According to Wind, Jiutai currently has a total of 9 managers, with an average management period of 418 years, lower than the industry 4The average management experience of 35 years, of which 6 ** managers have less than 4 years of management experience.
The internal governance is chaotic, and the main business personnel have changed by more than 30%.
Judging from the reporter's follow-up observation, the performance and scale of Jiutai continue to decline, and the situation of "no one cares" whether it is liquidation or disk protection, is of course related to external reasons. But to a large extent, the main reason is that the company's internal governance has been chaotic in recent years, and the loss of core executives and core business personnel.
According to the previous announcement of Jiutai**, after the deliberation and approval of the board of directors of Jiutai**, Yan Jun, the general manager, resigned for personal reasons on October 18 this year, and Wang Maize, the executive deputy general manager, acted as the general manager. At that time, Jiutai ** said that the company's other executives remained stable. On November 11, Jiutai ** announced that the company's main business personnel had changed by more than 30% in the past 12 months, but Jiutai ** believed that the change had not affected the company's normal operation.
In addition, this ** company, which was once famous for its private placement investment, also had a "rat warehouse incident" in private placement investment. According to the 2023 semi-annual report previously released by Jiutai**, Jiutai** was fined twice in the first half of this year:
First, in April this year, the proportion of high liquidity assets held by Jiutai's inherent funds did not meet the standard, the proportion of liquid assets held did not meet the standard, and the relevant systems of transaction internal control management were not effectively implemented, and were ordered to rectify by the Beijing Supervision Bureau of the China Securities Regulatory Commission, and the relevant senior management personnel were issued a warning letter. As of the end of June, the company has carried out a comprehensive rectification of the relevant issues.

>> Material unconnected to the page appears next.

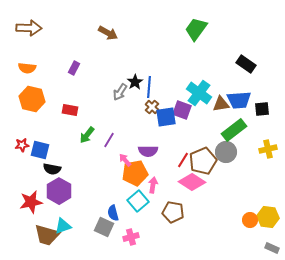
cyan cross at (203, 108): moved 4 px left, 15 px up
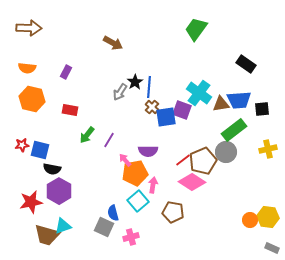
brown arrow at (108, 33): moved 5 px right, 10 px down
purple rectangle at (74, 68): moved 8 px left, 4 px down
red line at (183, 160): rotated 21 degrees clockwise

Second, on February 13, Jiutai ** participated in the guaranteed private increase of five listed companies through Jiutai Jiuli, and used ** property to seek benefits for people other than ** share holders, and was ordered to correct and fined by the Securities Regulatory Commission, and the then chairman and relevant senior management personnel were given warnings, suspended ** qualifications, and fined. As of the end of June, the relevant responsible personnel of the incident have left their posts, and Jiutai ** has also carried out comprehensive rectification of various problems.